Objective: The evidence was mounting. A fall that left me with a compressed spinal cord and foot drop–a medical emergency–I brushed off for months. I minimized pain in my neck, back, and ribs even while getting regular treatment for it. I was prescribed stimulant medication for ADHD because I had a hard time focusing and managing my time. I used it to mask debilitating fatigue. A rare gut infection–shigella–hospitalized me (though I kept that quiet too). By the time the SARS COVID pandemic descended, I was sleeping through entire weekends. My world was shrinking. I had lost my job and my identity.
Assessment: Looking back, the pattern was devastatingly clear. My body had been asking for my attention for over a decade, and I systematically ignored every request. By the time I saw the diagnostic scans, the damage was extensive: “innumerable lytic lesions in the calvarum, ribs, sternum, spine, humerus, pelvis.” Holes everywhere. "Innumerable." The word felt surreal, nauseating. Not me. Not my body. No way.
Plan: What I needed—and what I wish I'd had the courage to do—was to pay attention. To take my signs and symptoms seriously. To consider my own body with the same clinical curiosity I brought to my patients, my loved ones. To ask: What is she trying to tell me? My regret is potent. This story is difficult to write.
But I wasn't alone in my inattentiveness. Many of us living with chronic illness and pain mask our experiences as we struggle to maintain our identities, keep our jobs, and avoid drawing negative attention. We learn to be unreliable interpreters of our own stories.
But here's what I’ve learned: the SOAP framework works for life beyond the bedside. It’s an excellent tool to examine ourselves. Symptoms: a cough that won’t quit, mounting fatigue, burnout. Signs: something is off in a relationship, the tremor of grief. Or joy. Or change.
Some signs whisper instead of shout. Sometimes the symptom is a quiet ache, an inner knowing you try to dismiss. A door you keep walking past. A dream that won’t let go. A question you can’t stop asking.
What if we applied a clinician’s curiosity inward?
What if we charted our own lived experience with the same care and compassion?
Try this:
Write a SOAP note for yourself today.
Subjective — What are you feeling? What are you saying to others? To yourself?
Objective — What’s happening in your body, in your environment, in your energy?
Assessment — What’s the story behind the story? What’s trying to get your attention?
Plan — What kind of care do you need now?
What signs are surfacing in your life?
What symptoms are speaking the loudest?
Are you ready to listen?
So amazingly powerful, Elizabeth. Wow. “A door you keep walking past. A dream that won’t let go. A question you can’t stop asking.” We all have those. Thanks for urging us towards the courage we need to examine what can be so hard to face, and providing us a path for doing so. I so appreciate your wisdom and honor the pain you’ve lived through to share it with us.

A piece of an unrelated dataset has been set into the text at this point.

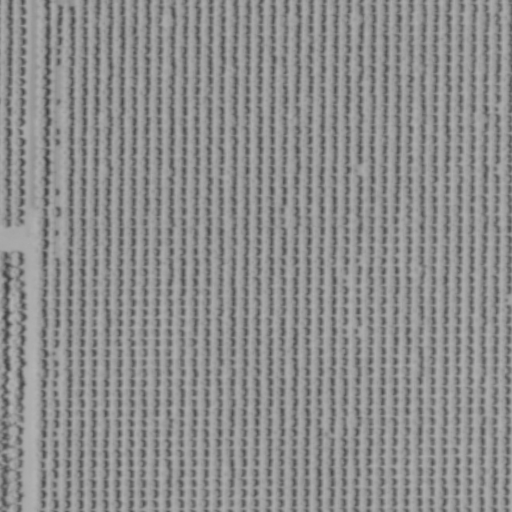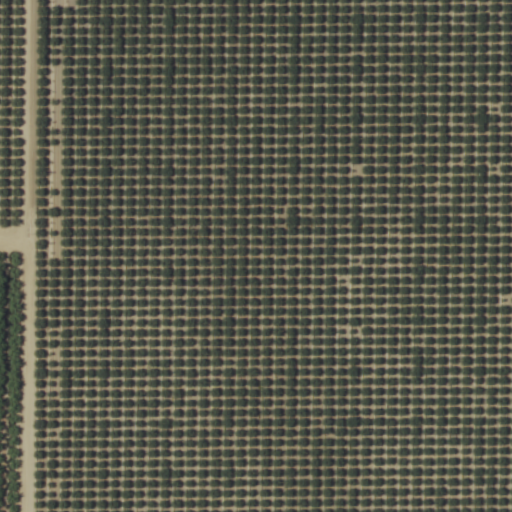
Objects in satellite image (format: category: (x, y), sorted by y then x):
crop: (256, 256)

This, this article is profound and brave. Thank you for being so vulnerable and candid. It's an article that could change and maybe save lives. I'm humbled to think that I became friends with you during such a difficult time, health-wise. I had no idea. You have always been so vibrant and present - a gift to all of us who know you. The SOAP model is such a terrific way to think about conversations with others and ourselves.